Whether there really is more bullying today or whether it is just that children, parents and teachers are more prepared to talk about it is another question, but either way we don't appear to be dealing with the problem very effectively.

"What's the matter, why are you crying?" I asked my son when he came out of the school yard at 3.45pm. He must have been around eight at the time. "Jake hit me," he said, rubbing the side of his head, which was bleeding. "Why did Jake hit you?" I asked. "Because he hits everyone," said my son as if I'd asked a stupid question. "Where is Jake?" I said. He pointed to a well-built boy heading towards the sweet shop.

I confronted Jake, and asked him why he had hit James and in reply I got a stream of abuse, which coming from an eight-year-old could only be described as impressive. At the sweet shop Jake ran into his mum, apprised her of the situation whereupon she, too, abused me. When I spoke to the headmistress about it later she merely said that since the incident had taken place after school hours and off the school premises it was not her concern.

Some months back I read about a schoolgirl who has been issued with a mobile phone so that whenever she is bullied she can call a teacher for assistance. This strikes me as being the wrong way round. Surely it is the aggressors who should be identified, not the victims.
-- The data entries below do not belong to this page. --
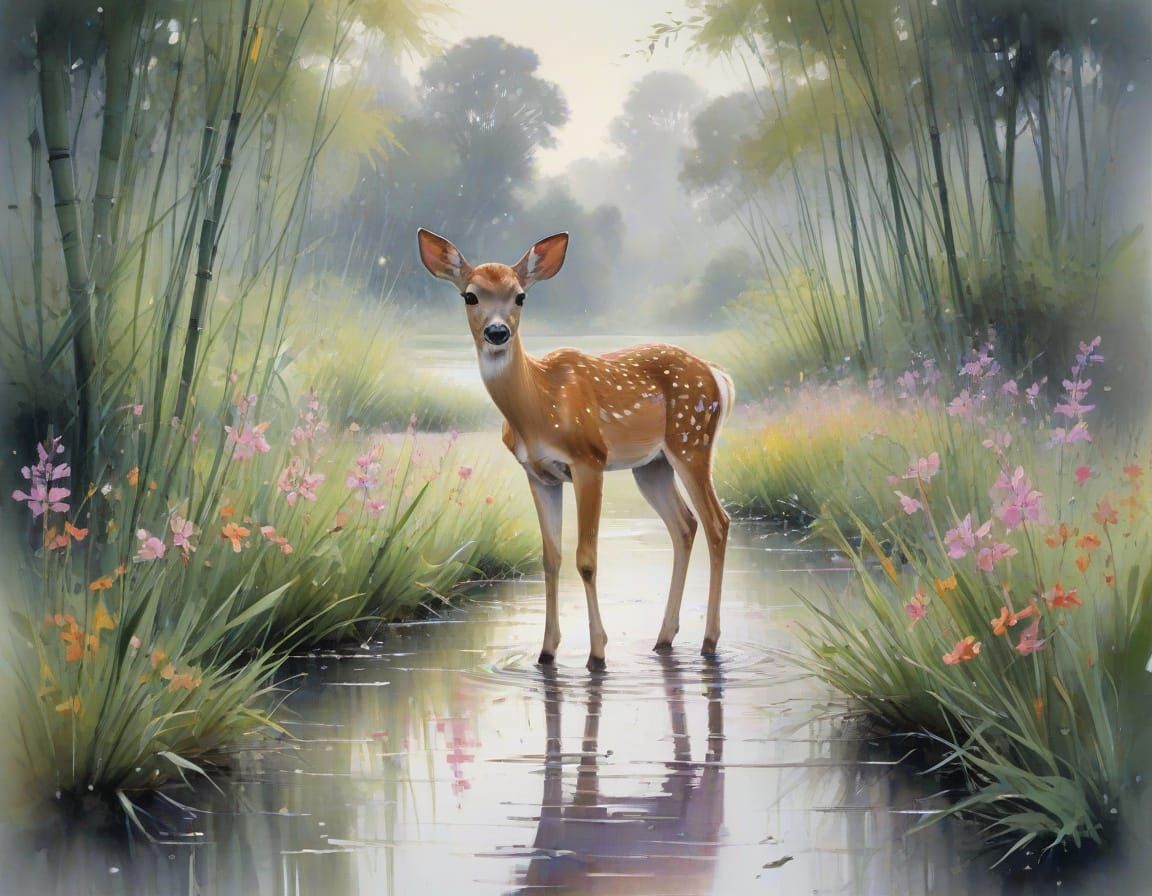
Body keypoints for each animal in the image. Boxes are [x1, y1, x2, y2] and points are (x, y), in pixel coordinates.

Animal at [417, 229, 734, 672]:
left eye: (520, 296)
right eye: (470, 296)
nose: (497, 332)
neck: (539, 404)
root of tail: (717, 375)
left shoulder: (590, 460)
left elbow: (587, 558)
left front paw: (597, 653)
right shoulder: (539, 474)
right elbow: (551, 558)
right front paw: (546, 652)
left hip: (692, 441)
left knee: (717, 523)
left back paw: (708, 641)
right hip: (651, 466)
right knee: (684, 525)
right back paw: (664, 638)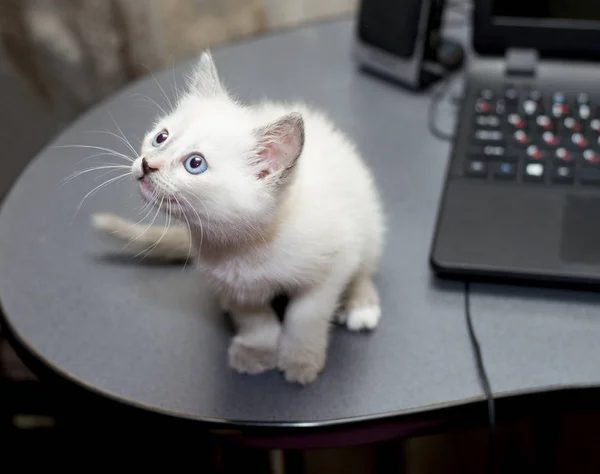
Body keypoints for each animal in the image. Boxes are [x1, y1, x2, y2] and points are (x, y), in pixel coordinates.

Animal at [94, 51, 384, 386]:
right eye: (160, 138)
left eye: (195, 164)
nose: (146, 163)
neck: (244, 246)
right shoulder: (233, 285)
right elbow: (255, 320)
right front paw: (255, 352)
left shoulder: (334, 264)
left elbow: (306, 316)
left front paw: (300, 360)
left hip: (368, 220)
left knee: (365, 267)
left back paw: (361, 305)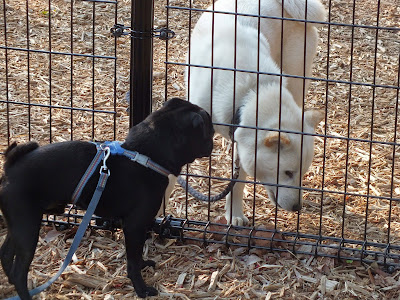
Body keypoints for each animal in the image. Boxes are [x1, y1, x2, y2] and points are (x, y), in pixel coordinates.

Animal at [0, 98, 216, 298]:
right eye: (209, 130)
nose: (213, 141)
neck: (147, 156)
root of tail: (10, 167)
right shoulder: (135, 225)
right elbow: (132, 261)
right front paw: (141, 288)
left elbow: (137, 254)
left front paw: (143, 264)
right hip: (27, 227)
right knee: (19, 270)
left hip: (19, 225)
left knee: (6, 255)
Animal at [186, 0, 326, 225]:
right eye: (287, 172)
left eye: (302, 173)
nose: (297, 207)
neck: (251, 91)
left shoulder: (242, 142)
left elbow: (237, 183)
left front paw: (234, 214)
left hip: (297, 79)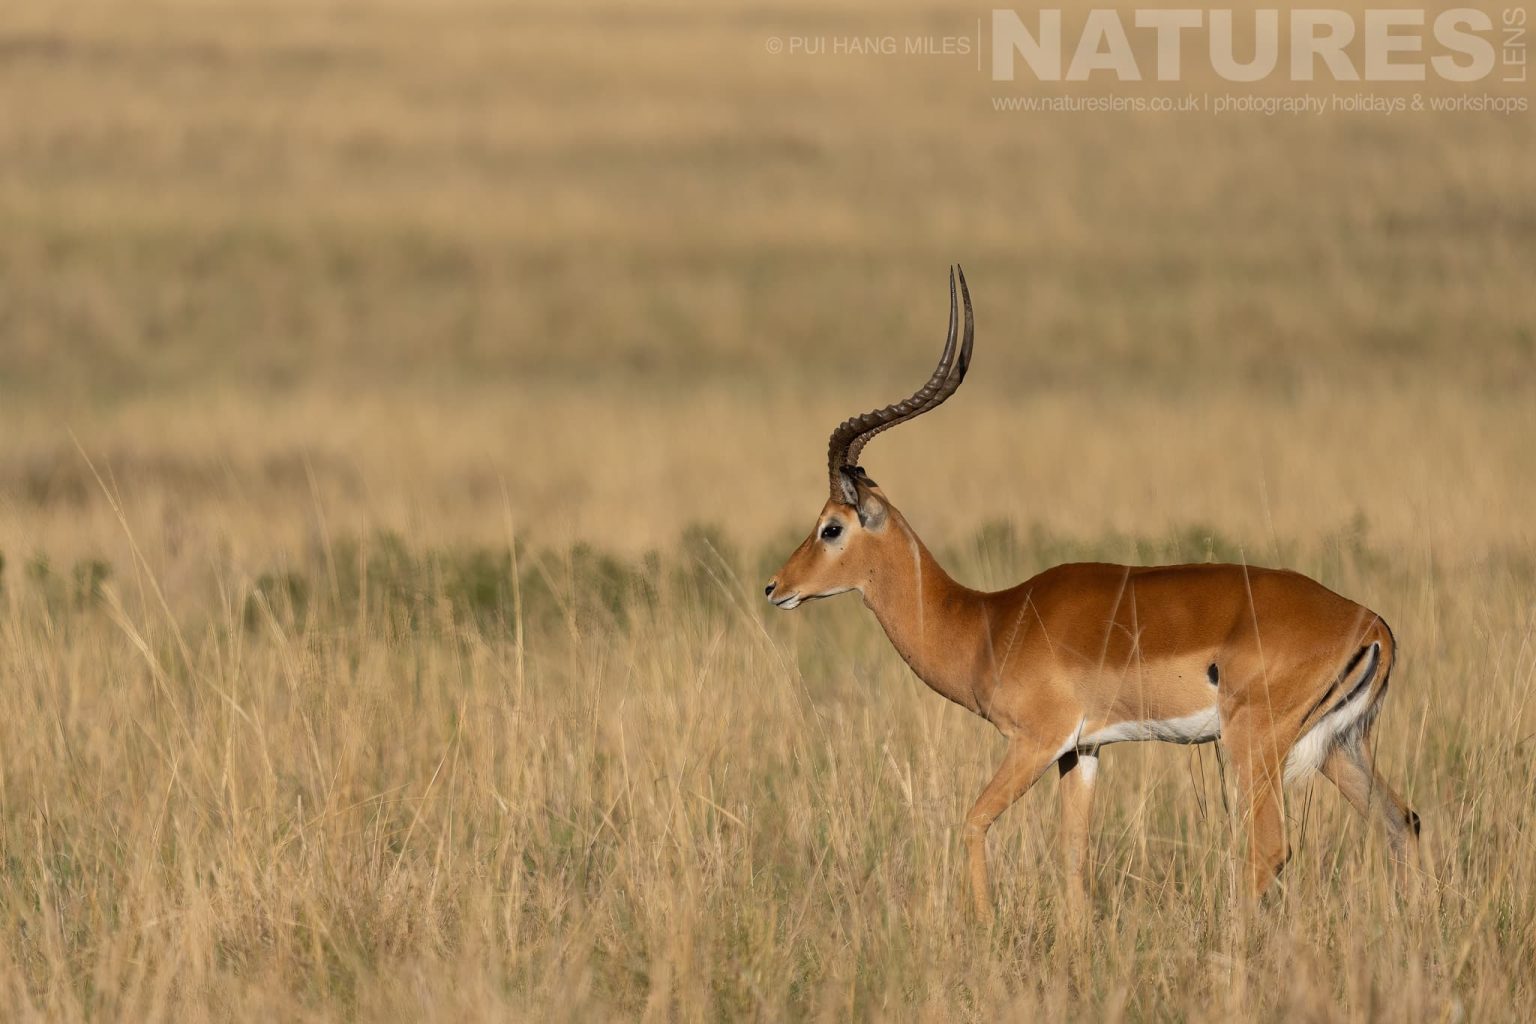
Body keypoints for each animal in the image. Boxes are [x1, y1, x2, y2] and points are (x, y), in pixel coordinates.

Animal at [765, 268, 1421, 917]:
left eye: (831, 526)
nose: (775, 587)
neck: (988, 622)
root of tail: (1371, 624)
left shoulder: (1036, 740)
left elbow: (973, 821)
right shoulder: (1081, 753)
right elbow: (1074, 858)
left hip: (1253, 744)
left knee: (1272, 848)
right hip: (1338, 746)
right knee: (1401, 822)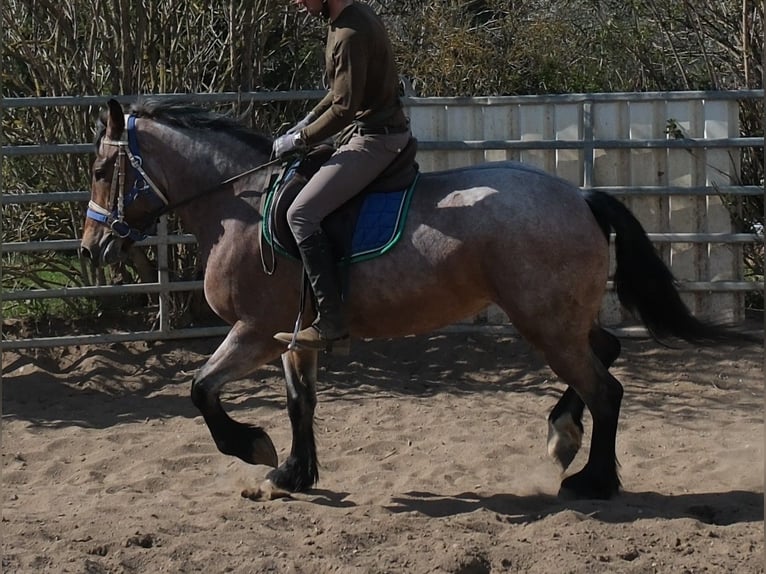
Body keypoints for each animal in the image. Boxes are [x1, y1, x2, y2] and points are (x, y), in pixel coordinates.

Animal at [80, 98, 744, 501]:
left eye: (100, 170)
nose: (91, 247)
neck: (241, 207)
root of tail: (580, 196)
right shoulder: (294, 336)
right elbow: (300, 402)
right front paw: (295, 472)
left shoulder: (254, 331)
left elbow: (200, 389)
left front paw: (254, 448)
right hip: (557, 319)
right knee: (604, 353)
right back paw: (562, 435)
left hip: (546, 324)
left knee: (605, 390)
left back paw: (592, 479)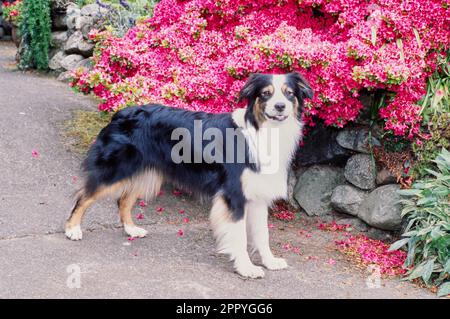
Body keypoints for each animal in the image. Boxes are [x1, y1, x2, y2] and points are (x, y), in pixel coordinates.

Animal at [65, 72, 312, 278]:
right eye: (265, 94)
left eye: (290, 94)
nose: (280, 106)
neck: (264, 131)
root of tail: (121, 112)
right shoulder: (234, 195)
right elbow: (240, 237)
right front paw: (246, 268)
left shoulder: (258, 195)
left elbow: (262, 235)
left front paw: (270, 262)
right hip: (116, 168)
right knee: (84, 196)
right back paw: (72, 229)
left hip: (145, 171)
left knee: (123, 200)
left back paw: (131, 229)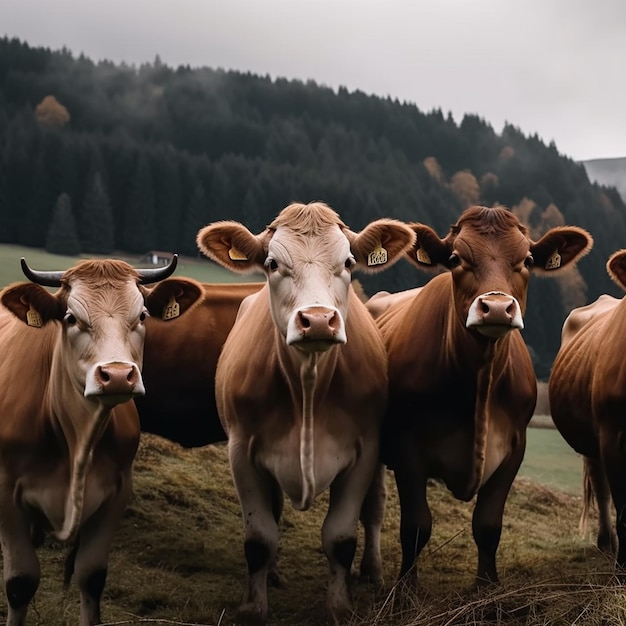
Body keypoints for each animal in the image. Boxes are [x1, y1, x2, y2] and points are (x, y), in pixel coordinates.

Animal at [0, 255, 200, 624]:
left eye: (142, 316)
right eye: (70, 318)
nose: (118, 375)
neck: (78, 439)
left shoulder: (116, 493)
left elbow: (91, 577)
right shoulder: (7, 494)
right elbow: (20, 583)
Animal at [195, 201, 416, 624]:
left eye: (348, 262)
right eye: (271, 263)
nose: (317, 320)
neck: (308, 391)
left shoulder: (364, 452)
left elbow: (341, 538)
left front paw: (339, 606)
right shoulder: (241, 451)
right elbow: (259, 538)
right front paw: (255, 606)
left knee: (375, 508)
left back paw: (373, 572)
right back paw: (274, 573)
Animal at [368, 206, 592, 596]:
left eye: (527, 260)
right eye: (456, 258)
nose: (498, 308)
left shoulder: (514, 447)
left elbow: (488, 526)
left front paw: (487, 590)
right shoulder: (408, 446)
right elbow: (416, 526)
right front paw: (406, 593)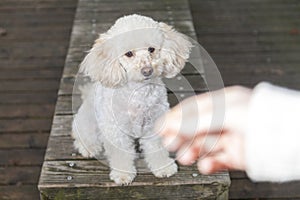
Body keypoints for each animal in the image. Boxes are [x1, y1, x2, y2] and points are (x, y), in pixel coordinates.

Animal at [71, 14, 191, 185]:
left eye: (151, 49)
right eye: (128, 54)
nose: (147, 70)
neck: (139, 93)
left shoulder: (154, 124)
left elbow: (156, 148)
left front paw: (163, 167)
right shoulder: (116, 130)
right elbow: (121, 153)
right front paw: (123, 174)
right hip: (88, 123)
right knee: (81, 135)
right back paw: (89, 148)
I have personal experience of naming and shaming which may prove helpful to all those child psychologists trying to get to the bottom of the business of victimisation. I was bullied at school so mercilessly that 30 years later, as much to my surprise as everyone else's, I stood up at one of those self-awareness courses from California and told 350 other seekers after truth in the ballroom of the Kensington Hotel that the worst thing that had ever happened in my life was being bullied at school.

"Tell us about it, Sue, don't hold anything back. Let it all flow out," said our guru encouragingly. And, stifling sobs, I blurted how every afternoon after school I would be ambushed by boys with stinging nettles to beat my bare legs. My only hope was to latch on to a passing adult and beg them to walk me to the bus-stop.

But before you too waste your sympathy, let me tell you that three years later at a posh girl's boarding school I was initiated into a gang whose sole purpose was to terrorise new pupils.

At 10 I was canny enough to realise that if you can't beat them, your only hope is to join them - hence my membership of the bully gang. One morning at assembly the headmistress talked about the outbreak of bullying, identified the culprits and made us all stand on the platform while she berated us. I was wrong about the stinging nettles. The worst thing that ever happened in my schooldays was being named and shamed in front of the whole school.

Things are different now. You're not allowed to humiliate children, even bullies like Jake, in front of their peers. There is also the possibility that Jake, far from being ashamed of being identified as the school bully, would be flattered that his tough-guy tactics were now the talk of the whole school.

Last week my 10-year-old said the head teacher had spoken all about bullying at assembly. Several members of staff, she said, had complained that they were being bullied by children who persistently answered back and refused to do their homework. She was very concerned by this turn of events. So am I. Who, for heaven's sake, is teaching what to whom these days?